Marche

Braccano, il paese dei murales

Braccano, il paese dei murales si trova in provincia di Macerata, a pochi minuti da Matelica.

Il paesino, ad oggi, conta poco più di 150 abitanti, ma non c’è un edificio che non abbia un disegno alle sue pareti. 

I murales sono stati realizzati nell’arco degli anni da diversi artisti delle accademie di belle arti, provenienti da tutto il mondo. Sotto ad ogni opera potete trovare il nome dell’autore e l’anno di realizzazione. 
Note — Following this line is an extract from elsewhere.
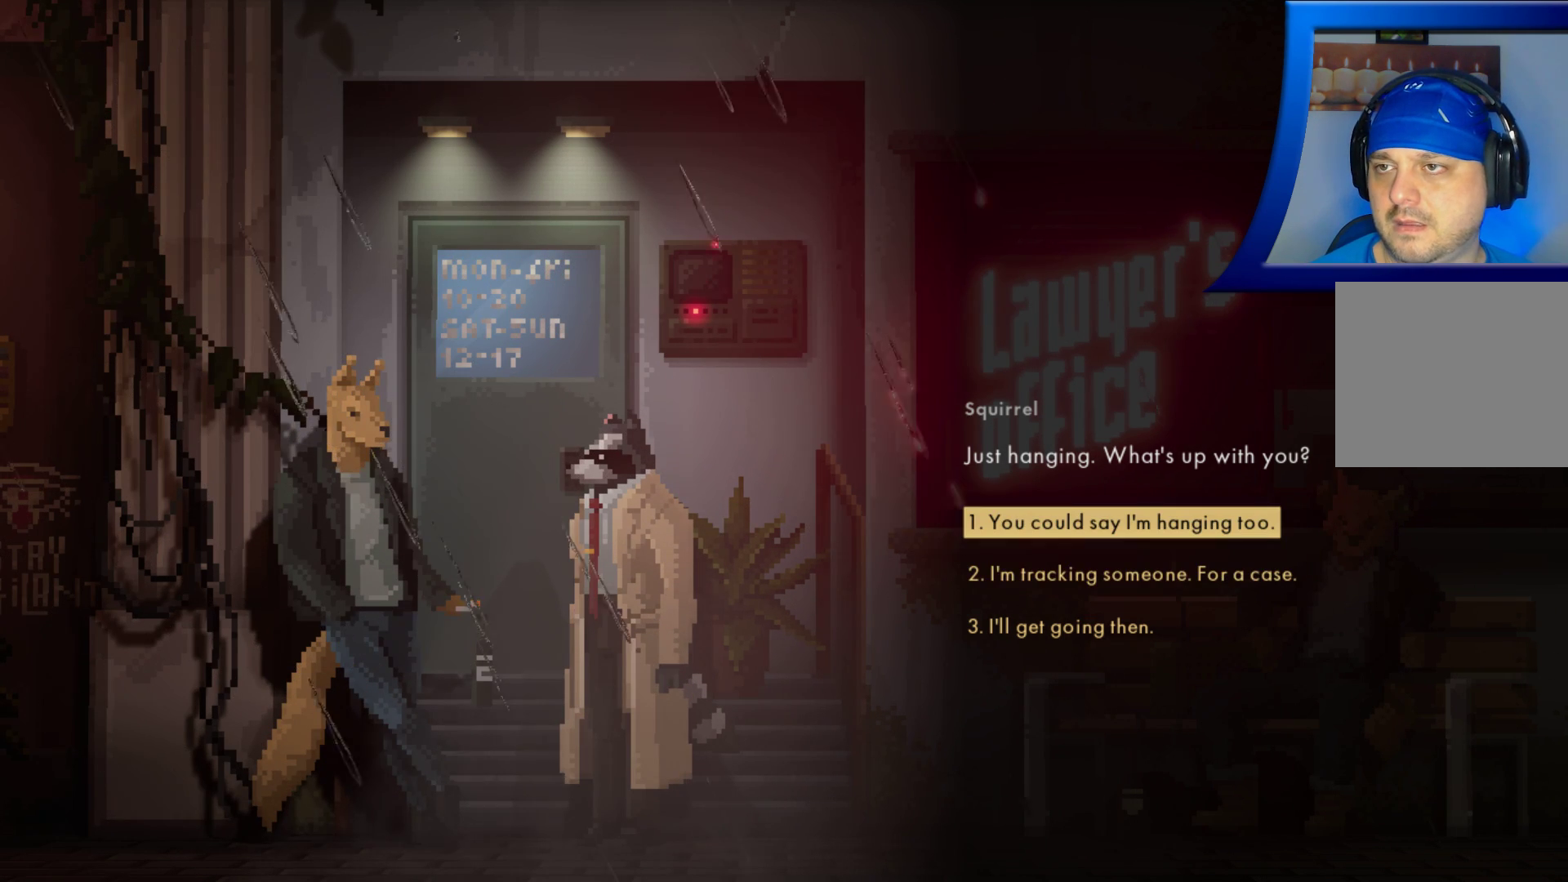
{"buttons": [], "left_stick": "center", "right_stick": "center", "events": []}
In diversi punti del paese ci sono dei segnali con scritto “murales”, indicazioni per non perderne nemmeno uno. Tanti infatti risultano nascosti o poco visibili, quindi il consiglio è quello di stare ben attenti e con gli occhi aperti.

Dal 2001 ad oggi Braccano si è colorato con questi attacchi artistici, il paese rimane però solo una meta turistica con pochi servizi per i visitatori. Non c’è un vero e proprio parcheggio attrezzato o segnalato. Si parcheggia lungo la strada, dove si trova posto. Le strade sono strette e, anche se la strada è a doppio senso di marcia, il passaggio di due macchine può risultare difficile. 

Mangiare a Braccano, il paese dei murales

Il borgo non è provvisto di posti per comprare cibo, quali supermercati o alimentari, quindi bisogna arrivare provvisti se si pensa di consumare il pasto in questi luoghi.

Nella “piazzetta” principale c’è un unico locale, il Bar Murales, in cui si può anche pranzare. 

E’ raccomandato prenotare all’arrivo, in quanto il locale non ha una capienza sufficiente ad ospitare il numero di turisti che visitano il paese (così è stato per noi, in una visita durante una normale domenica di giugno).

A dire la verità, il bar murales offre una cucina semplice e tipica della zona, molto soddisfacente, per gusto, qualità e anche prezzo.

Noi abbiamo mangiato dei maltagliati con cicoria e pomodorini, una grigliata mista e verdure. Il tutto di stampo casareccio e accompagnato da una buonissima crescia marchigiana, una sorta di pizza-pane cotta sulla brace. 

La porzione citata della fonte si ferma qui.